Trafford Publishing
- Parent company: Author Solutions
- Founded: 1995 (Victoria, British Columbia)
- Founder: Bruce Batchelor, Marsha Batchelor, John Norris and Steve Fisher
- Country of origin: United States
- Headquarters location: Bloomington, Indiana
- Publication types: Books
- Official website: www.trafford.com

= Trafford Publishing =

United States vanity press

Trafford Publishing is a book publishing company for self-publishing authors. Formerly based in Victoria, British Columbia, Canada, Trafford Publishing is now based in Bloomington, Indiana, US.

==History==

Trafford Publishing was founded in 1995 by Bruce and Marsha Batchelor, John Norris, and Steve Fisher, and specializes in print-on-demand (POD) publishing. The company prints books in short runs or on an individual basis. Bruce Batchelor was its CEO until 2006.

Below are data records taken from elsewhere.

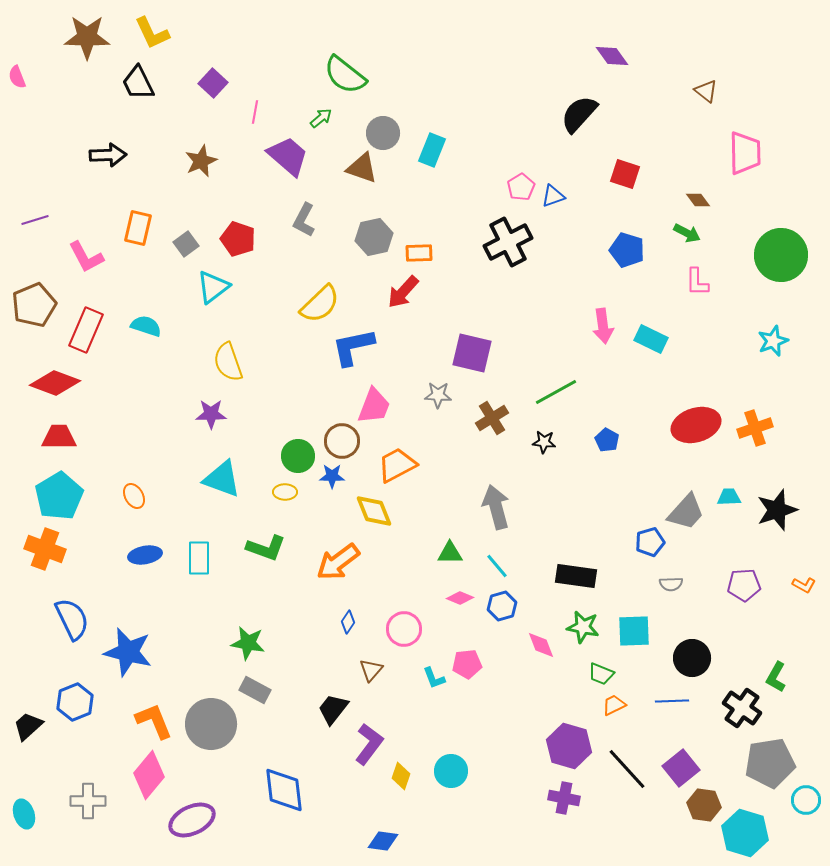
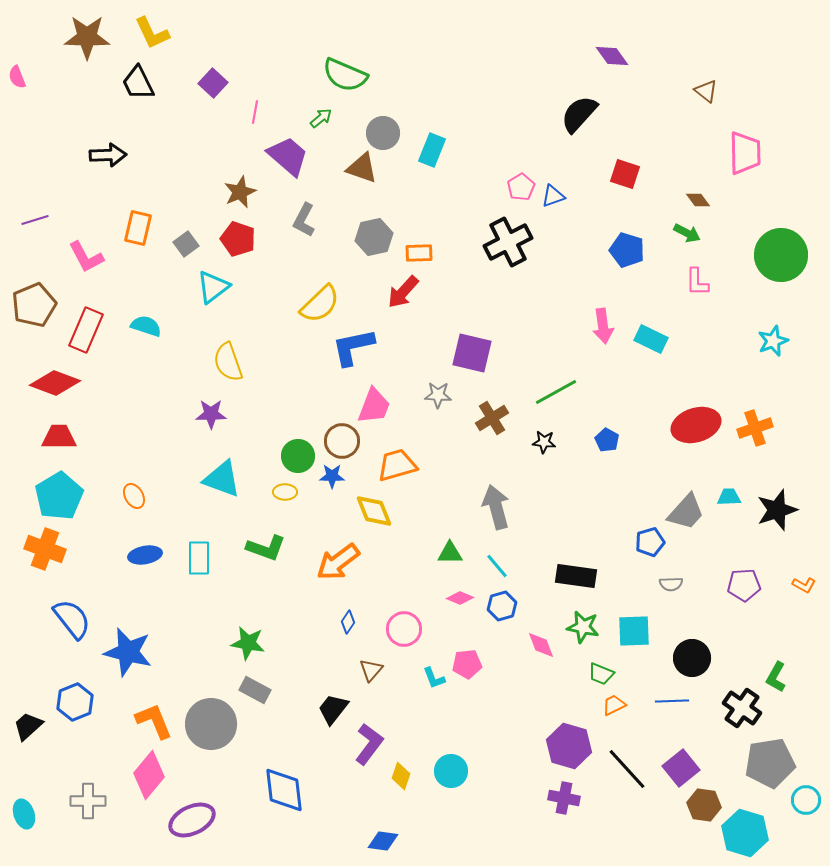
green semicircle at (345, 75): rotated 15 degrees counterclockwise
brown star at (201, 161): moved 39 px right, 31 px down
orange trapezoid at (397, 465): rotated 12 degrees clockwise
blue semicircle at (72, 619): rotated 12 degrees counterclockwise
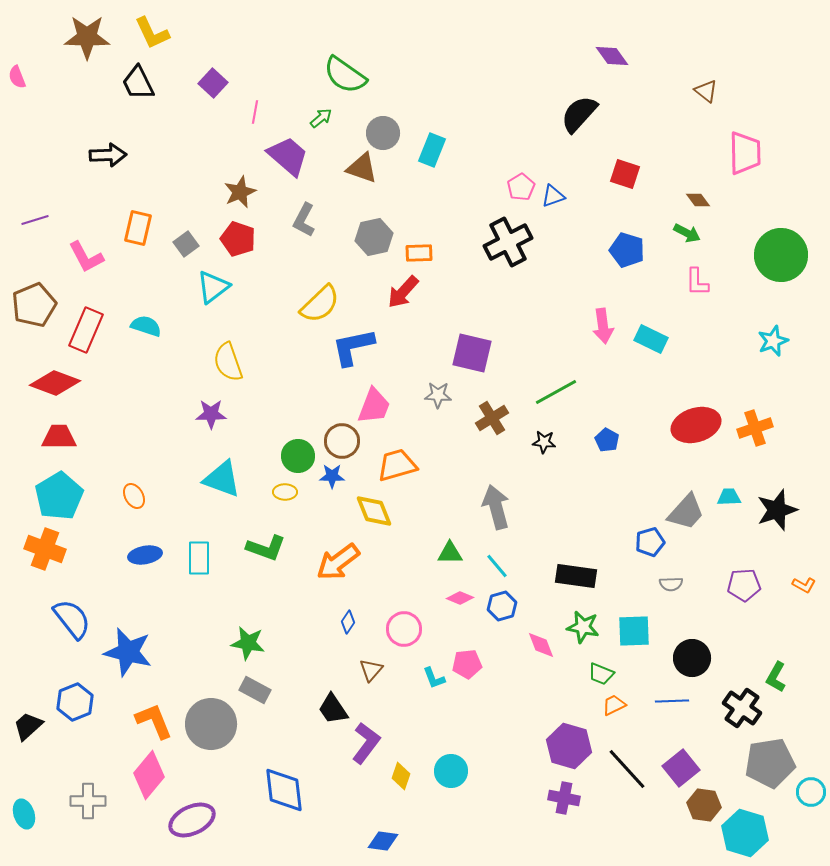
green semicircle at (345, 75): rotated 12 degrees clockwise
black trapezoid at (333, 709): rotated 72 degrees counterclockwise
purple L-shape at (369, 744): moved 3 px left, 1 px up
cyan circle at (806, 800): moved 5 px right, 8 px up
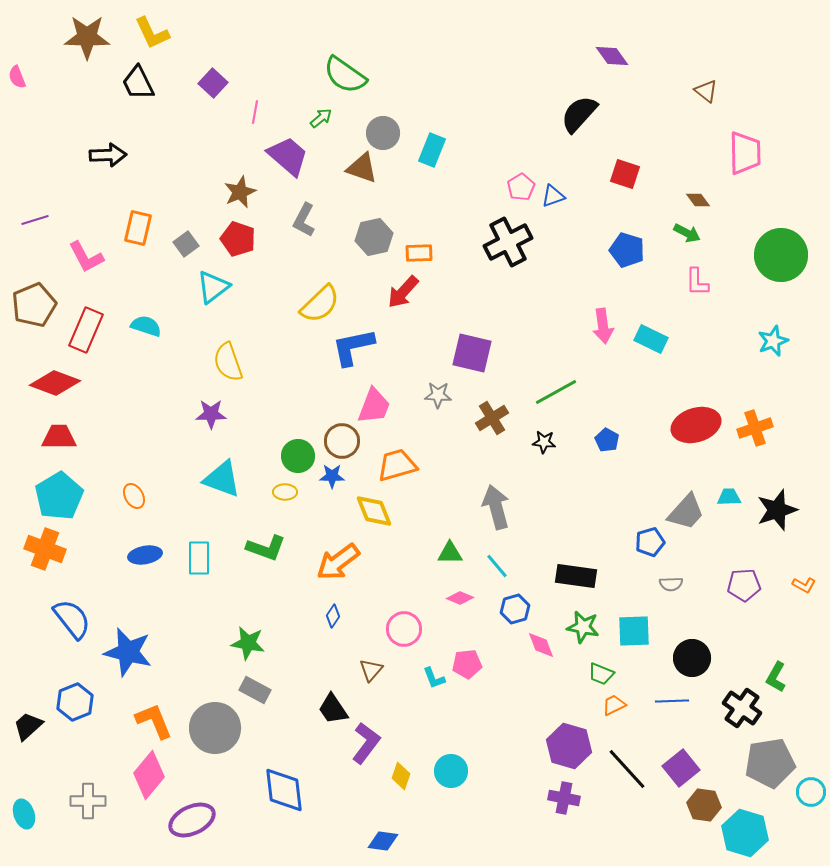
blue hexagon at (502, 606): moved 13 px right, 3 px down
blue diamond at (348, 622): moved 15 px left, 6 px up
gray circle at (211, 724): moved 4 px right, 4 px down
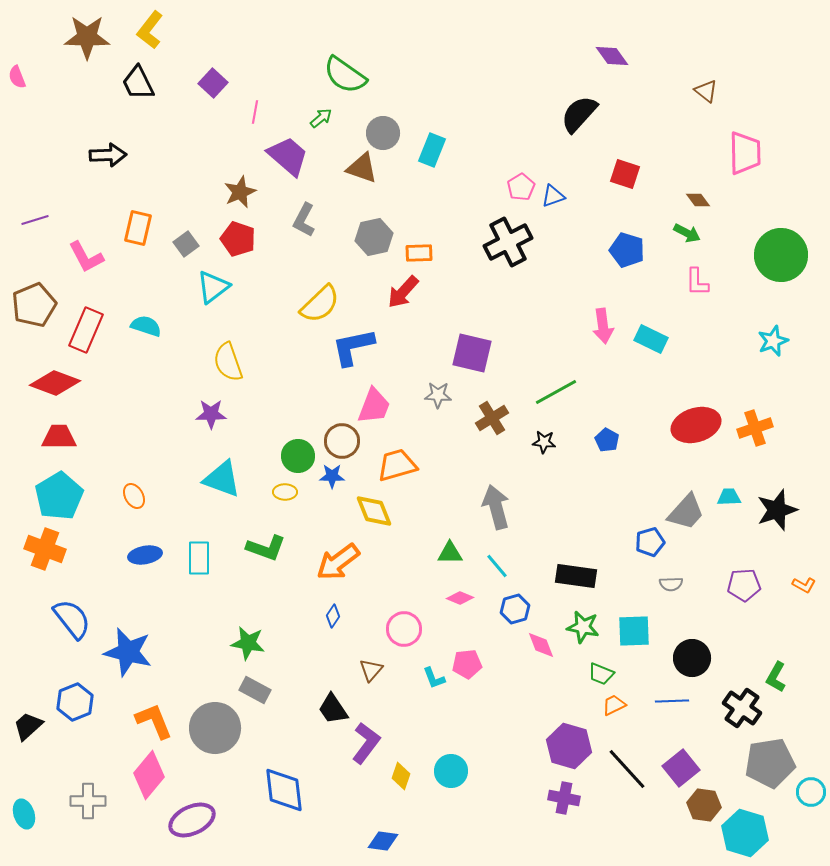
yellow L-shape at (152, 33): moved 2 px left, 3 px up; rotated 63 degrees clockwise
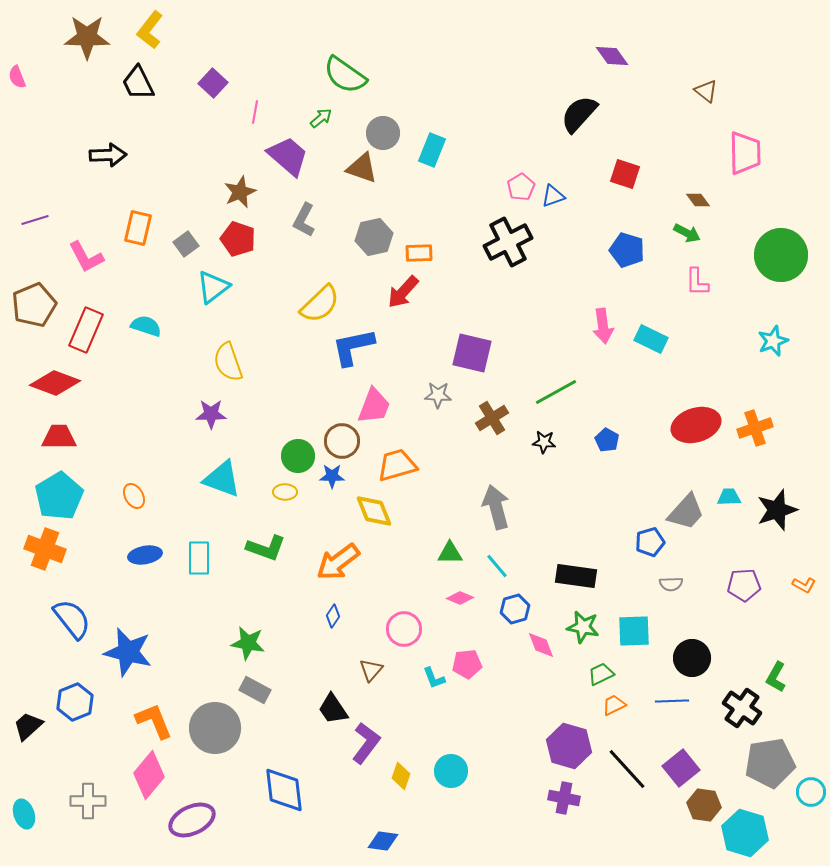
green trapezoid at (601, 674): rotated 132 degrees clockwise
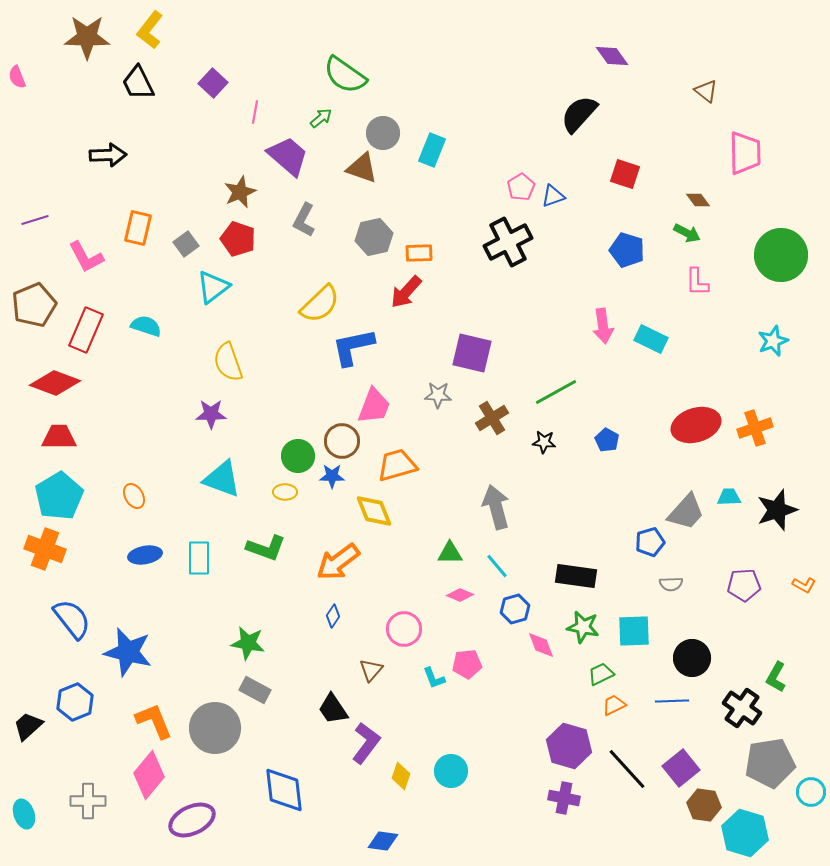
red arrow at (403, 292): moved 3 px right
pink diamond at (460, 598): moved 3 px up
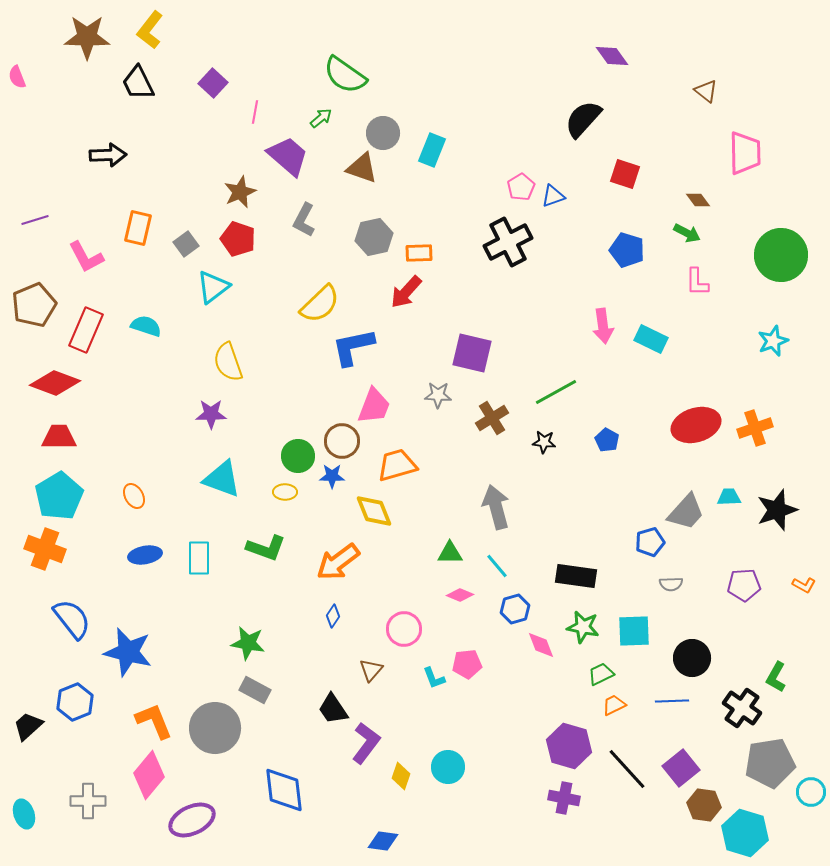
black semicircle at (579, 114): moved 4 px right, 5 px down
cyan circle at (451, 771): moved 3 px left, 4 px up
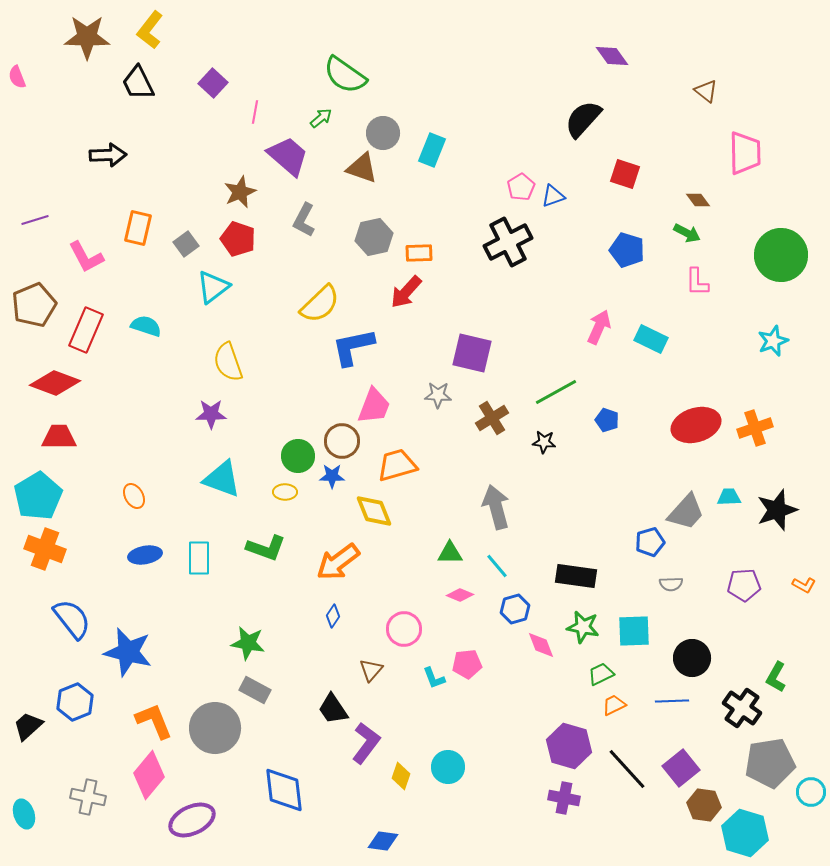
pink arrow at (603, 326): moved 4 px left, 1 px down; rotated 148 degrees counterclockwise
blue pentagon at (607, 440): moved 20 px up; rotated 10 degrees counterclockwise
cyan pentagon at (59, 496): moved 21 px left
gray cross at (88, 801): moved 4 px up; rotated 12 degrees clockwise
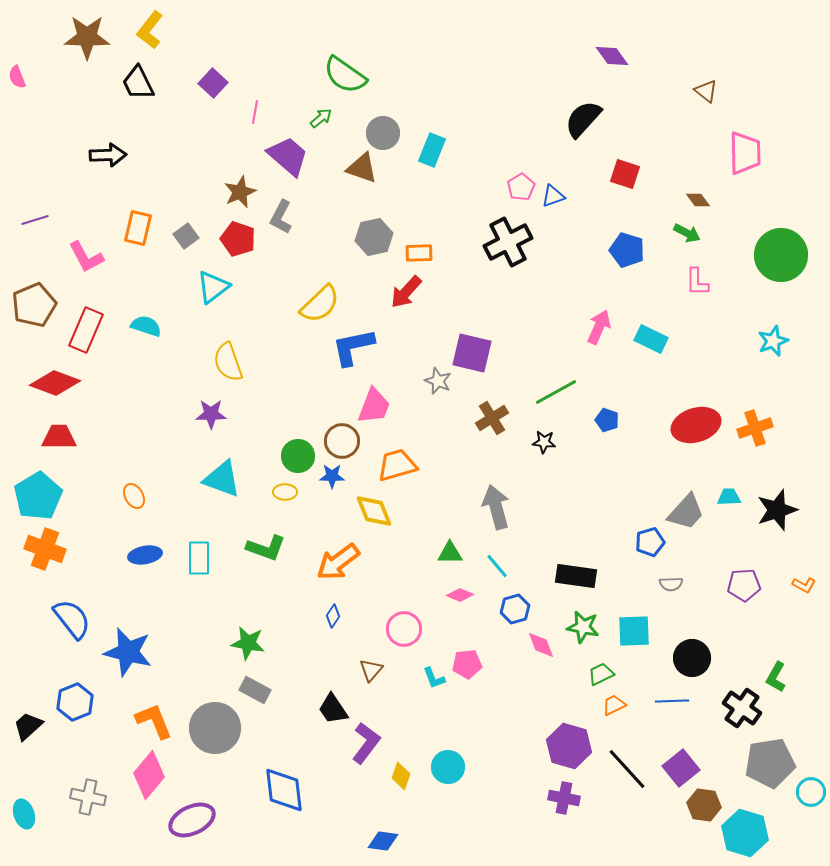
gray L-shape at (304, 220): moved 23 px left, 3 px up
gray square at (186, 244): moved 8 px up
gray star at (438, 395): moved 14 px up; rotated 20 degrees clockwise
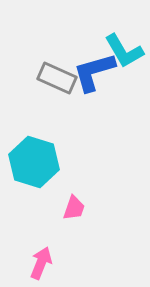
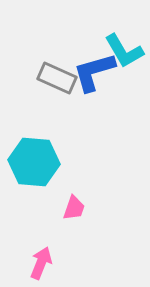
cyan hexagon: rotated 12 degrees counterclockwise
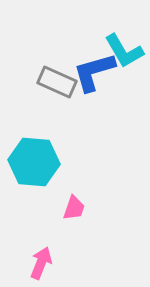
gray rectangle: moved 4 px down
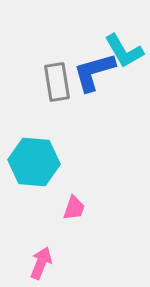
gray rectangle: rotated 57 degrees clockwise
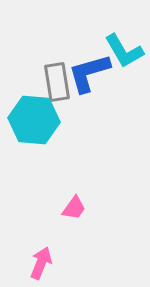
blue L-shape: moved 5 px left, 1 px down
cyan hexagon: moved 42 px up
pink trapezoid: rotated 16 degrees clockwise
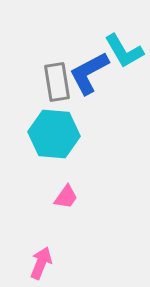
blue L-shape: rotated 12 degrees counterclockwise
cyan hexagon: moved 20 px right, 14 px down
pink trapezoid: moved 8 px left, 11 px up
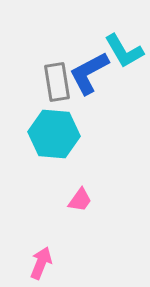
pink trapezoid: moved 14 px right, 3 px down
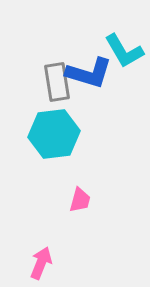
blue L-shape: rotated 135 degrees counterclockwise
cyan hexagon: rotated 12 degrees counterclockwise
pink trapezoid: rotated 20 degrees counterclockwise
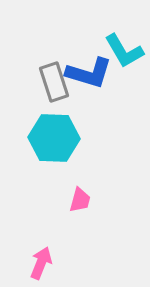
gray rectangle: moved 3 px left; rotated 9 degrees counterclockwise
cyan hexagon: moved 4 px down; rotated 9 degrees clockwise
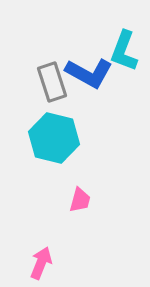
cyan L-shape: rotated 51 degrees clockwise
blue L-shape: rotated 12 degrees clockwise
gray rectangle: moved 2 px left
cyan hexagon: rotated 12 degrees clockwise
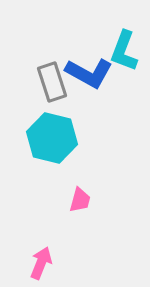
cyan hexagon: moved 2 px left
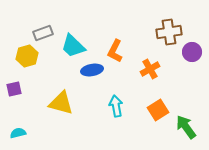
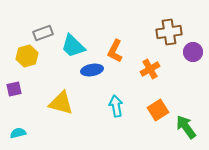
purple circle: moved 1 px right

Trafford requires authors to pay for their own marketing and the initial costs of publishing. At its largest, Trafford employed around 150 people across offices in Canada, the United States, the United Kingdom, and Ireland. The company operated its own printing facility in Victoria, Canada, and also utilized the printing services of Lightning Source Inc. (LSI), a subsidiary of Ingram Books, and BookSurge LLC for its printing needs.

Trafford's services include self-publishing, online ordering, e-book conversion, and distribution.

In 2009, Trafford Publishing was acquired by Author Solutions Inc. under the ownership of Bertram Capital Management LLC, a private-equity firm based in San Mateo, California. This acquisition followed Author Solutions Inc.'s purchase of Xlibris in January 2009.